Flo TV to Launch Sports Datacasting This Month, as Parent Qualcomm Studies Datacasting for Magazines and Other Opportunities
Some of Qualcomm’s top executives have been suggesting the San Diego wireless technology giant is looking at alternative uses of the 700 MHz spectrum that Qualcomm’s Flo TV has been using since 2007 to broadcast television programming to mobile devices. As we reported last month, Qualcomm Chairman and CEO Paul Jacobs said the number of Flo TV subscribers have not been nearly what the company expected.
At last week’s Uplinq conference, Qualcomm’s Jacobs and Flo TV President Bill Stone lifted the veil a little higher. Stone told me Flo TV will begin some sports datacasting on Flo TV this month, while Jacobs outlined how Qualcomm has been studying other ways of using Flo TV’s broadcast spectrum to offload data traffic and ease congestion on cellular networks.
Among other things, Flo TV plans to offer consumers more control over their mobile television broadcast schedule by launching “on-demand” TV programming and other time-shifting services, Stone told me last week. The Flo TV president said Qualcomm also should learn within the next two weeks if it’s getting the license needed to operate its mobile TV service in Japan (with Japanese partner KDDI), and Flo TV eventually plans to launch its mobile TV service in Taiwan, Malaysia, Latin America, and other international markets. Jacobs separately told reporters at a news conference, “We’re getting a lot of traction outside the U.S. for Flo TV.”

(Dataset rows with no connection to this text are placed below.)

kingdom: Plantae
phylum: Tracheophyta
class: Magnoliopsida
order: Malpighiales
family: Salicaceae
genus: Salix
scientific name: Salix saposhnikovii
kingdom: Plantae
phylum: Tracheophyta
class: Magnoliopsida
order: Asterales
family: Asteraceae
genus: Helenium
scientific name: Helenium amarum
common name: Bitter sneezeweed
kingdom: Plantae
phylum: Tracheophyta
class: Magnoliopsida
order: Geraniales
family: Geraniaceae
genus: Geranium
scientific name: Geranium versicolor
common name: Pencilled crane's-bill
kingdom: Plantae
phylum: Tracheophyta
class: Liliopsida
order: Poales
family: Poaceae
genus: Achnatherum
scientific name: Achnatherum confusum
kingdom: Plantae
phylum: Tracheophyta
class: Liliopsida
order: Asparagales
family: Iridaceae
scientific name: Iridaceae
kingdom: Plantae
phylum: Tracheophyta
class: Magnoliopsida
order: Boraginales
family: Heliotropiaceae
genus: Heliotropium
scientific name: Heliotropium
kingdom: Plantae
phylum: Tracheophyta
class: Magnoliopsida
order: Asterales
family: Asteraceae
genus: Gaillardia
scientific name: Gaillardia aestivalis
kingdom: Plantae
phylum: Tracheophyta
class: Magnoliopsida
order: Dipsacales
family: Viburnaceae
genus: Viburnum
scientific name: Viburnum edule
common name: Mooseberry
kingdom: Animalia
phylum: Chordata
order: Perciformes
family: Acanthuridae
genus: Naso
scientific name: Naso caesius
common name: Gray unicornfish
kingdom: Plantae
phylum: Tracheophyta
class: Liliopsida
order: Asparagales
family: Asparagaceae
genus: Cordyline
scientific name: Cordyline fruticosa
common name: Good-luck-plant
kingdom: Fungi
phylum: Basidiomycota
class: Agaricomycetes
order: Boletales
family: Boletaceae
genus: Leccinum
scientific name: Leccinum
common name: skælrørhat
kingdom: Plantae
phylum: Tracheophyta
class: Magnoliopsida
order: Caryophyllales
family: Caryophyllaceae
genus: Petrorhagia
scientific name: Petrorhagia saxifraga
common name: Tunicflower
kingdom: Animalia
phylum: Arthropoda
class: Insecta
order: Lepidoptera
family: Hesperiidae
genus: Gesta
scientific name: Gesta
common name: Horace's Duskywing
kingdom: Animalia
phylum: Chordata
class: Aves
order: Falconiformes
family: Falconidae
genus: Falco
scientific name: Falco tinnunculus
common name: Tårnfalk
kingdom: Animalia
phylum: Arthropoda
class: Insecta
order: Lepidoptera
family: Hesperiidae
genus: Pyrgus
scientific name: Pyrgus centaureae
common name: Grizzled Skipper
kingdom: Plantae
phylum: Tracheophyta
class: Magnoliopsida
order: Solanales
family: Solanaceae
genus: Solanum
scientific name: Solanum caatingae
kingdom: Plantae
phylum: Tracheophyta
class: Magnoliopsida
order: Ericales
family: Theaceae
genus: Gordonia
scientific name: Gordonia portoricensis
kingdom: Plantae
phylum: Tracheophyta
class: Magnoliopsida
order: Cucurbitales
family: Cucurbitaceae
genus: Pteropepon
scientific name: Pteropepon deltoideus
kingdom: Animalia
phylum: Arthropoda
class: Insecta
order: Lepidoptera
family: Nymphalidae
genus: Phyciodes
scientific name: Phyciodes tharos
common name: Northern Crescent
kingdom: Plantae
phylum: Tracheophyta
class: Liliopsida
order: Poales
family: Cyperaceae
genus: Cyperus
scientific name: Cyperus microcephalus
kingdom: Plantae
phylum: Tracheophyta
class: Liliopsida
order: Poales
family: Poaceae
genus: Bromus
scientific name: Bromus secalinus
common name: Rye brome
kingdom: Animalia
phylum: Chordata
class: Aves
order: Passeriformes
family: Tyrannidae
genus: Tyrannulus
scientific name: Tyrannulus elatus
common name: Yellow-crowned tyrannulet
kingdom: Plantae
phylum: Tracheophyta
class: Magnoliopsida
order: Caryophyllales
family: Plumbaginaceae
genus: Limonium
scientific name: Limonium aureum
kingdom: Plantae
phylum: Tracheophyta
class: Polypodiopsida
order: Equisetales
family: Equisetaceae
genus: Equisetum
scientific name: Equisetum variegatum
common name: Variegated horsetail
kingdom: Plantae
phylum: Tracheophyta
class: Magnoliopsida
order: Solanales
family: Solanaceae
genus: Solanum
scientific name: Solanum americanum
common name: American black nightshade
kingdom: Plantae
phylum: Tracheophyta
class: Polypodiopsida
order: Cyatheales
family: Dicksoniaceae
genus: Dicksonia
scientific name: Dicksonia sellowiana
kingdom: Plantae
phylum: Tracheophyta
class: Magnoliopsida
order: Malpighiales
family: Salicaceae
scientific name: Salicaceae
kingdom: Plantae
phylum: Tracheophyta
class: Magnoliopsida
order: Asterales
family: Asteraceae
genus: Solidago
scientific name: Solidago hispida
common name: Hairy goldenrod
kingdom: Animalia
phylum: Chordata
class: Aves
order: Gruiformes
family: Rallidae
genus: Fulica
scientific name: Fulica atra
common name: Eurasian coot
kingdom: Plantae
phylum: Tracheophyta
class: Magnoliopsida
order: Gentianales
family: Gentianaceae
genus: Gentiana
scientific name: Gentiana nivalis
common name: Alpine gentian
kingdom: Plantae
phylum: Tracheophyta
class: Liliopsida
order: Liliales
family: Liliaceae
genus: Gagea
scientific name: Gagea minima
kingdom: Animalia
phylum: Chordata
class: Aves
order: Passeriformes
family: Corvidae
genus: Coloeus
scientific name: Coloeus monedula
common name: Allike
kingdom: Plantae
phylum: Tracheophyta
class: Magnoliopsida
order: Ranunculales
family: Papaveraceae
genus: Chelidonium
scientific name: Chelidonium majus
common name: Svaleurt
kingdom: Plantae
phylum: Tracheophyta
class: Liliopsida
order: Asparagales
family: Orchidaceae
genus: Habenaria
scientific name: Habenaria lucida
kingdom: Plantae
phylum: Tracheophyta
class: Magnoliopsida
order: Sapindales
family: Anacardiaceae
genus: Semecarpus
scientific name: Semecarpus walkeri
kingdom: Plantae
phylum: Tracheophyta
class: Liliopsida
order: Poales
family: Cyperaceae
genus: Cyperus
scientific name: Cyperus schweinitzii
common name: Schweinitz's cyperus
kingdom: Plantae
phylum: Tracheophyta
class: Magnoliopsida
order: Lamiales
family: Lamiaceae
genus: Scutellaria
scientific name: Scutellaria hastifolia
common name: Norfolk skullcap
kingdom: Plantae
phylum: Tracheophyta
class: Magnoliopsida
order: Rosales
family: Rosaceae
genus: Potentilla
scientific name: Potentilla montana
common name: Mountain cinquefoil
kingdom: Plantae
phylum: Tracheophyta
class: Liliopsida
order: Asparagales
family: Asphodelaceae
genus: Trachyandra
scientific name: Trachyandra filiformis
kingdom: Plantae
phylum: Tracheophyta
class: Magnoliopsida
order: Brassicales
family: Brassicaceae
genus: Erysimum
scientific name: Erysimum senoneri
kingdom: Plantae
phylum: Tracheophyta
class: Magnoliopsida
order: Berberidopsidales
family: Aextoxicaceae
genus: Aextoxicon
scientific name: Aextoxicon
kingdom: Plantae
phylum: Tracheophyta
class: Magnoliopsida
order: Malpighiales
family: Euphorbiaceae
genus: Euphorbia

Qualcomm is particularly focused on improving Flo TV’s “service and value proposition,” Stone said, by encouraging operators to reduce subscriber costs and by using datacasting to add value to its broadcast services—especially during live coverage of sporting events. By the end of this month, Stone says Flo TV plans to datacast sports stats and “behind-the-game” video interviews with athletes that subscribers can click to access while watching sports coverage.
“We can literally put out gigabytes of data per day,” Stone told me. “There’s a lot of capability.”
Flo TV also sees datacasting opportunities for print media.
As an example, Jacobs said during his Uplinq talk: “Gizmodo recently reported that the iPad version of Wired magazine was about 500 megabytes. So if you think about the cost of supporting those kinds of data transfers on the cellular network, it’s probably similar to buying an old-fashioned printed version of the magazine or book, and mailing it through the postal service. If we use the broadcast network technology like our Flo TV network, we can get that magazine onto your mobile device in a much more cost-effective manner.”